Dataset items
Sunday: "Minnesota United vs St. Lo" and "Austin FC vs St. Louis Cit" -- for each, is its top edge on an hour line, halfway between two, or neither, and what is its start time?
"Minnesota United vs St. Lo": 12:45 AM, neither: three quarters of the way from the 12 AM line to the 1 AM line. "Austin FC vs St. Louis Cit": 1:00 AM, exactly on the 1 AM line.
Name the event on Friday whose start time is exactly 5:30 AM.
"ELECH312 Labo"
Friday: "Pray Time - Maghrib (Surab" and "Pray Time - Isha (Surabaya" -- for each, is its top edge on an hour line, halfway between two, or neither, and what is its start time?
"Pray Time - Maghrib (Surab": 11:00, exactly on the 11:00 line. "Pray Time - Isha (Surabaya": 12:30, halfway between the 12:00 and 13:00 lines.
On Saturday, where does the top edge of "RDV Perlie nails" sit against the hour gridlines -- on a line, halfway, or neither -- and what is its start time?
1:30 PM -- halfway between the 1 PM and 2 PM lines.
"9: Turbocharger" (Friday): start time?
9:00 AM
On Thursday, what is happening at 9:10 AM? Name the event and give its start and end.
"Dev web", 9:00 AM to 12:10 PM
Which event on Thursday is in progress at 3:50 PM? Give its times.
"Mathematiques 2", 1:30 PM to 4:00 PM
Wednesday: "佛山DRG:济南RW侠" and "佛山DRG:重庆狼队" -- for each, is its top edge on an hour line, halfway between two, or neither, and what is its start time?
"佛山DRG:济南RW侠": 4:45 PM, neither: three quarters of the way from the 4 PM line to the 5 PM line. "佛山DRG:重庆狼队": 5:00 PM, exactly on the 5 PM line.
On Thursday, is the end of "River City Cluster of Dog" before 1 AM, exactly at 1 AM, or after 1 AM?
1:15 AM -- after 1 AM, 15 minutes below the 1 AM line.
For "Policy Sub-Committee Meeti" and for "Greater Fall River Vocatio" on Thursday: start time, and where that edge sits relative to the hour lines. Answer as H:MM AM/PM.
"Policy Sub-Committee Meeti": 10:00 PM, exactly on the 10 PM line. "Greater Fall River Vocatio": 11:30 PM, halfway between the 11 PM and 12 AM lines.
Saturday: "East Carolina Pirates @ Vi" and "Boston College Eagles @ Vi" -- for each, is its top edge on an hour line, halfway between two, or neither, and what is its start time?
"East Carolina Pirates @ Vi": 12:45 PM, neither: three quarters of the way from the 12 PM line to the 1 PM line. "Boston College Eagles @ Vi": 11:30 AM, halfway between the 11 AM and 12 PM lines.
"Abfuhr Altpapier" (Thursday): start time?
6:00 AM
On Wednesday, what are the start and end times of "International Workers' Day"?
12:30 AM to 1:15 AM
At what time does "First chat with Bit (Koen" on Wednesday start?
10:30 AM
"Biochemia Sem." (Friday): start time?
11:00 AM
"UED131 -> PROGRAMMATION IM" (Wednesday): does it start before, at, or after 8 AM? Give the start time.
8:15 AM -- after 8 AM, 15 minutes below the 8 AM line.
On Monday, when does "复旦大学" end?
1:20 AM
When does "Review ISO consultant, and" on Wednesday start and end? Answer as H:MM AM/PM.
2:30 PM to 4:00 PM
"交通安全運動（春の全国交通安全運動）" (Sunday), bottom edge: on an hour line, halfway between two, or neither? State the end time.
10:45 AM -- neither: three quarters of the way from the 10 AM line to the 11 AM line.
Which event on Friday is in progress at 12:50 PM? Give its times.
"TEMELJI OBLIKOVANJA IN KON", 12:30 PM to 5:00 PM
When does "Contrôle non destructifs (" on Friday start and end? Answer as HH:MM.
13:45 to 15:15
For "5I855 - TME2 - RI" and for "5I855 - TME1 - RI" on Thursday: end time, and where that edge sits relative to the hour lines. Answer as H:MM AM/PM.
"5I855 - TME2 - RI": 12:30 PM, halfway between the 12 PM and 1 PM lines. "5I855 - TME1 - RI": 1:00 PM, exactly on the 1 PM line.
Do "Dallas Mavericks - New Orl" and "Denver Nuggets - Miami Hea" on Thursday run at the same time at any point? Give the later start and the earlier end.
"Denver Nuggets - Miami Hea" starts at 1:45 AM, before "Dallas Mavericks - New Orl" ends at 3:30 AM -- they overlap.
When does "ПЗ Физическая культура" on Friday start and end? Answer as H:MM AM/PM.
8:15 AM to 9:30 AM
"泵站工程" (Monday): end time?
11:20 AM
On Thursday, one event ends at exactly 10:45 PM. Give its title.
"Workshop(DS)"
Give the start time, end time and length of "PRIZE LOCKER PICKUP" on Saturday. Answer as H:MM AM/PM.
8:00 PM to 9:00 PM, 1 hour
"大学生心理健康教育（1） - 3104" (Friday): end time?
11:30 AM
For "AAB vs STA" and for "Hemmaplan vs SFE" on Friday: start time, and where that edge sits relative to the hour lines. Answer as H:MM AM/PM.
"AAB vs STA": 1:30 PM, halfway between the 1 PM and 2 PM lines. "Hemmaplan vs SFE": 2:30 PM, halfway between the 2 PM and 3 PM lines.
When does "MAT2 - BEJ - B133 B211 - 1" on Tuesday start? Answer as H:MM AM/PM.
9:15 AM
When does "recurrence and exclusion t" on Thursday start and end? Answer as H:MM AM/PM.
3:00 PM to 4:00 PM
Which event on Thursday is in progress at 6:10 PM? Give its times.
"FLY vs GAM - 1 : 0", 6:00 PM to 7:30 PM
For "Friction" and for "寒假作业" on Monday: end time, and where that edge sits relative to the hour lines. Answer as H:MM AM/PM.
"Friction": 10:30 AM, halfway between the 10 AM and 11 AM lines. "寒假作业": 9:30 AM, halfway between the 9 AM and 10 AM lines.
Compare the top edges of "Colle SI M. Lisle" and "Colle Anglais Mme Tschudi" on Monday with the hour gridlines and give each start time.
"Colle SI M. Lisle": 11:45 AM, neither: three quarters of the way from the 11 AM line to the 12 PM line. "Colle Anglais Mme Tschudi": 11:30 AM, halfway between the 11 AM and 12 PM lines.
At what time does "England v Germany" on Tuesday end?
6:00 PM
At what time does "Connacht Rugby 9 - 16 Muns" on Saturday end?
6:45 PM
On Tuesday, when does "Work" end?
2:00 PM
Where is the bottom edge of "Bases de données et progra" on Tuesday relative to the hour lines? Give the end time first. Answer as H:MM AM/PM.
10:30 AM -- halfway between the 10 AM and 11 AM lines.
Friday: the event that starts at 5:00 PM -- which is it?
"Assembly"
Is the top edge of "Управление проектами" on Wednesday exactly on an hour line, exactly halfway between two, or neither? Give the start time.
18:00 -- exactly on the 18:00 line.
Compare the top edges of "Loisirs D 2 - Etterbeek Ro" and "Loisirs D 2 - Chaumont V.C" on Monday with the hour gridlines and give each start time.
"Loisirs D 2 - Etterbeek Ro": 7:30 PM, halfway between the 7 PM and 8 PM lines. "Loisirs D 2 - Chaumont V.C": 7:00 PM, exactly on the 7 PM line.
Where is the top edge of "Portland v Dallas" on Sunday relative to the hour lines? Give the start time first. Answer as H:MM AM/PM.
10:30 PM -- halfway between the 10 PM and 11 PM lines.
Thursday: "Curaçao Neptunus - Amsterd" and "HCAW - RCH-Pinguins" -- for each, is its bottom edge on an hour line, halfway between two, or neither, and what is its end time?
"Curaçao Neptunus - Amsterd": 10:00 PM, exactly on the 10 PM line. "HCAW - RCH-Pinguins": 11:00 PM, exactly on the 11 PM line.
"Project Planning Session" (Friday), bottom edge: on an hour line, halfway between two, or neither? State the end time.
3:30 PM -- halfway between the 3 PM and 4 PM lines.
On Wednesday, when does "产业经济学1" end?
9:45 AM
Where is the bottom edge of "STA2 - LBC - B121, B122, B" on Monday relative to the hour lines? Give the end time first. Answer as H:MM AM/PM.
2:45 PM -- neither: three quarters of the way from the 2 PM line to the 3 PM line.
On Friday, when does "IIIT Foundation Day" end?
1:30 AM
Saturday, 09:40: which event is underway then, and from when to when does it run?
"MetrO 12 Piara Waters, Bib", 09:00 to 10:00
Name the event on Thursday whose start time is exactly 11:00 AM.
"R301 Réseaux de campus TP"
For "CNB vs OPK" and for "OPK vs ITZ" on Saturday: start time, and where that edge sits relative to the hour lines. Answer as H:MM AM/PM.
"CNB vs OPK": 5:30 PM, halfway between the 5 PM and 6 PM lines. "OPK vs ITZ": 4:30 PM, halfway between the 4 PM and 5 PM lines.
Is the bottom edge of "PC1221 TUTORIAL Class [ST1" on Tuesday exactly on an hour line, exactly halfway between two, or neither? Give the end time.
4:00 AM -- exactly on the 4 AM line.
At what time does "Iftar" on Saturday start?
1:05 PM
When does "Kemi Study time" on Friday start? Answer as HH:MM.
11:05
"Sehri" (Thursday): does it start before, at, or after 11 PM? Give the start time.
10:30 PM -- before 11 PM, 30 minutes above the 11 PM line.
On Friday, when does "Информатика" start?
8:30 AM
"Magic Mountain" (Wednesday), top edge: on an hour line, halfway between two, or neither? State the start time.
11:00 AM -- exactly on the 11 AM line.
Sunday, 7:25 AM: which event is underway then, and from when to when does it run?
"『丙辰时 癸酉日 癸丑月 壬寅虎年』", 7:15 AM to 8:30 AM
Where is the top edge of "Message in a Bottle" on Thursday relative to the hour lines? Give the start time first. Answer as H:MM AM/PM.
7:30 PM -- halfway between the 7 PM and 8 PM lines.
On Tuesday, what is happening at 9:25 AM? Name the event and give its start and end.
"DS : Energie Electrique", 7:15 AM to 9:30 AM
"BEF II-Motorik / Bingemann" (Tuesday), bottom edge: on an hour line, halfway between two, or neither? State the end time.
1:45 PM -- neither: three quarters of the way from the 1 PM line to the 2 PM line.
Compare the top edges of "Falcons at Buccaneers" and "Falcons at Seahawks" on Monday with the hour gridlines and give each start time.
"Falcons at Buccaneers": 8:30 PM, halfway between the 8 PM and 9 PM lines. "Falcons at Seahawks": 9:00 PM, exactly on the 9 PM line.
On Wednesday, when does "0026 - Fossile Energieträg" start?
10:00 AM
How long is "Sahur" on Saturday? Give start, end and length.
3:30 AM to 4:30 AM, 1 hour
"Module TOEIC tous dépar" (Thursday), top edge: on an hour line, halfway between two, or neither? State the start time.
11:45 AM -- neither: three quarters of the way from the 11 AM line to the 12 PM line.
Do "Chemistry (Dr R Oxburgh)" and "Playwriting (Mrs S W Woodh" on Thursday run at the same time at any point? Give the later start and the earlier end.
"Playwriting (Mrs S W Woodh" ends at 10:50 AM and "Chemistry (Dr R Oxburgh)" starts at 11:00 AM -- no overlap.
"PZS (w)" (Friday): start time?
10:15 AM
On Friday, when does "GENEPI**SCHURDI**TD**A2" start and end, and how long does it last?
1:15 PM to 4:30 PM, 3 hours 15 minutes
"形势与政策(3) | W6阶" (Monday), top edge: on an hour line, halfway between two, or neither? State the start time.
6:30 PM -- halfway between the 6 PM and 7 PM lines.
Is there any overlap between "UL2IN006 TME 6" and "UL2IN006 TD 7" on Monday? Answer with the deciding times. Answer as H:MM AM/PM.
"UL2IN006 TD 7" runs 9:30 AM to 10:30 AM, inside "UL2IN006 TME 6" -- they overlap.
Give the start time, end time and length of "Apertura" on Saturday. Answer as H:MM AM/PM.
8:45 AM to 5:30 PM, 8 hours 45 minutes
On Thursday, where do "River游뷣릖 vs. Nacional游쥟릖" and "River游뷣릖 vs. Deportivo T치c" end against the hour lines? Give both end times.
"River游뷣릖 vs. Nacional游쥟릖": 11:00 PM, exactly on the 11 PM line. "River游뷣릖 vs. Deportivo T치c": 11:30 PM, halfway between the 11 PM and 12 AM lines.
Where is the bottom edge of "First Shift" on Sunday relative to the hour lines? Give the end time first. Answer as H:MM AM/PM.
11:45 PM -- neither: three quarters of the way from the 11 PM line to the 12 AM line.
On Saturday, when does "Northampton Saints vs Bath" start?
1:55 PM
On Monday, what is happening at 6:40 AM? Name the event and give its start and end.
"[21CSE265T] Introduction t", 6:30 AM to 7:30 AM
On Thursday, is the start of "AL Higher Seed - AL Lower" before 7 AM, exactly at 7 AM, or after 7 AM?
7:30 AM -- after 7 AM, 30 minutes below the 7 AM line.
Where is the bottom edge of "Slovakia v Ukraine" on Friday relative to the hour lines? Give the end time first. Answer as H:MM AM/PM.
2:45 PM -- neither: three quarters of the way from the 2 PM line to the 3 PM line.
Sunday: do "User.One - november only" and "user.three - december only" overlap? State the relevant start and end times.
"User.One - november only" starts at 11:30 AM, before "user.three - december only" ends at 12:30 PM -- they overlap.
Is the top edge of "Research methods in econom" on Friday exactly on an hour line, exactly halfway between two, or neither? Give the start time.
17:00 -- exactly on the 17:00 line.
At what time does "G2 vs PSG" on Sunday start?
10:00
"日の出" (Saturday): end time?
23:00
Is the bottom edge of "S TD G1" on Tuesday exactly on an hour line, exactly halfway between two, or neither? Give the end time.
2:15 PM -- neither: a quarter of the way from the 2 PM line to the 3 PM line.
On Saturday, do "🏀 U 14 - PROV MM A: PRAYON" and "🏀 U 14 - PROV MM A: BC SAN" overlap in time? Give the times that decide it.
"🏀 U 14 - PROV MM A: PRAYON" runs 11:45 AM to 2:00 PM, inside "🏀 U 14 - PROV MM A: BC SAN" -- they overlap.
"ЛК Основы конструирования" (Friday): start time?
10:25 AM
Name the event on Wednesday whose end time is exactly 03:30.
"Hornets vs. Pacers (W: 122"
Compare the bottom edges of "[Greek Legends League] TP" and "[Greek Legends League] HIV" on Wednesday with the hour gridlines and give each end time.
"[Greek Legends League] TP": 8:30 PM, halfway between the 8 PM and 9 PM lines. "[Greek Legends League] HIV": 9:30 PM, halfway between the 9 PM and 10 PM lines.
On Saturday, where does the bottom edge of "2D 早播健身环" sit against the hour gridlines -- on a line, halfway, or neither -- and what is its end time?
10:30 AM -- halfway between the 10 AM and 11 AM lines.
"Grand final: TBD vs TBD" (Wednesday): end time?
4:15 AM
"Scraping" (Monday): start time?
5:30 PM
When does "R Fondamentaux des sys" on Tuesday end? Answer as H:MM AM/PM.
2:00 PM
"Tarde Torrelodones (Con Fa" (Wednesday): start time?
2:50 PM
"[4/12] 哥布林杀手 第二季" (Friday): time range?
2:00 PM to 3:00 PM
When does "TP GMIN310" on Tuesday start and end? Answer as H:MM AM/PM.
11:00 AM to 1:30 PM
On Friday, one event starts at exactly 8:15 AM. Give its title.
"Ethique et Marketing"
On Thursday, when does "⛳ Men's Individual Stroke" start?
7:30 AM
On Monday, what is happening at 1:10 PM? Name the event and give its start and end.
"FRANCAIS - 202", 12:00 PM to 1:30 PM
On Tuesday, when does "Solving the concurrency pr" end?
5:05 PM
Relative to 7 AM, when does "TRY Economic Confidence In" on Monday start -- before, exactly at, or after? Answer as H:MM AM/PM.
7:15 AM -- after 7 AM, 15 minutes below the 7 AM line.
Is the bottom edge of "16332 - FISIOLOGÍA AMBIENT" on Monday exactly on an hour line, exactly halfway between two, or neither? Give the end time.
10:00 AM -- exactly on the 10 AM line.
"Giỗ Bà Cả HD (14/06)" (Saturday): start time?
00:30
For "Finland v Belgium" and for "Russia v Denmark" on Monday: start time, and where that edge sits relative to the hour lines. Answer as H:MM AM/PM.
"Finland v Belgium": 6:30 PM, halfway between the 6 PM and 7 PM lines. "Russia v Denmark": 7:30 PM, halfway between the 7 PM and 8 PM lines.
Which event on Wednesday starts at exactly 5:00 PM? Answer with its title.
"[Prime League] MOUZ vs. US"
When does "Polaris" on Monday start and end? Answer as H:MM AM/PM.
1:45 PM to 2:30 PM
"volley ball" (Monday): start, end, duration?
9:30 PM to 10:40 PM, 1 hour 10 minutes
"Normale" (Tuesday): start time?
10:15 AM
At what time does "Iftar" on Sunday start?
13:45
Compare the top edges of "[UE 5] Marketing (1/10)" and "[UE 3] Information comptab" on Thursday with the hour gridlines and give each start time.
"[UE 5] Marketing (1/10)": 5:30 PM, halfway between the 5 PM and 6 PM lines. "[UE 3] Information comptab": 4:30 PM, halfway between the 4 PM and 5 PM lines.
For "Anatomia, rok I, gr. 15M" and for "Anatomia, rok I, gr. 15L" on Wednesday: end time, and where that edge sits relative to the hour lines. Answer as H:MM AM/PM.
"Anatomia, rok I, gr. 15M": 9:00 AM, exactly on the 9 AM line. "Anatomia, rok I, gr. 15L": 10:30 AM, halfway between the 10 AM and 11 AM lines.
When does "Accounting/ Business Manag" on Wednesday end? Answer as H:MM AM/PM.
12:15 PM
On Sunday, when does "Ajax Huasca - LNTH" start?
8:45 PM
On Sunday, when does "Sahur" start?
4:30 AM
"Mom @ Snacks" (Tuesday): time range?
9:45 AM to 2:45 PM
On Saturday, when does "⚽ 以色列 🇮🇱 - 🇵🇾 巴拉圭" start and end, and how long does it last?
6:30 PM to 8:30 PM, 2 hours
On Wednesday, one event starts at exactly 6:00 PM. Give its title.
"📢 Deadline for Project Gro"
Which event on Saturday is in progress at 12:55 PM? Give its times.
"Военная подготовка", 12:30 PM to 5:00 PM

▸ **Task to carry out**: Recast the part of the records that opens with the line containing "(Wednesday), top edge: on" and closes with the line containing "AM to 8:30 AM" as a two-column CSV with the columns "text" and "answer", one row for each record. Put each value in its own quoted field and replace any line breaks with spaces.

▸ **Expected answer**:
text,answer
"""Magic Mountain"" (Wednesday), top edge: on an hour line, halfway between two, or neither? State the start time.","11:00 AM -- exactly on the 11 AM line."
"Sunday, 7:25 AM: which event is underway then, and from when to when does it run?","""『丙辰时 癸酉日 癸丑月 壬寅虎年』"", 7:15 AM to 8:30 AM"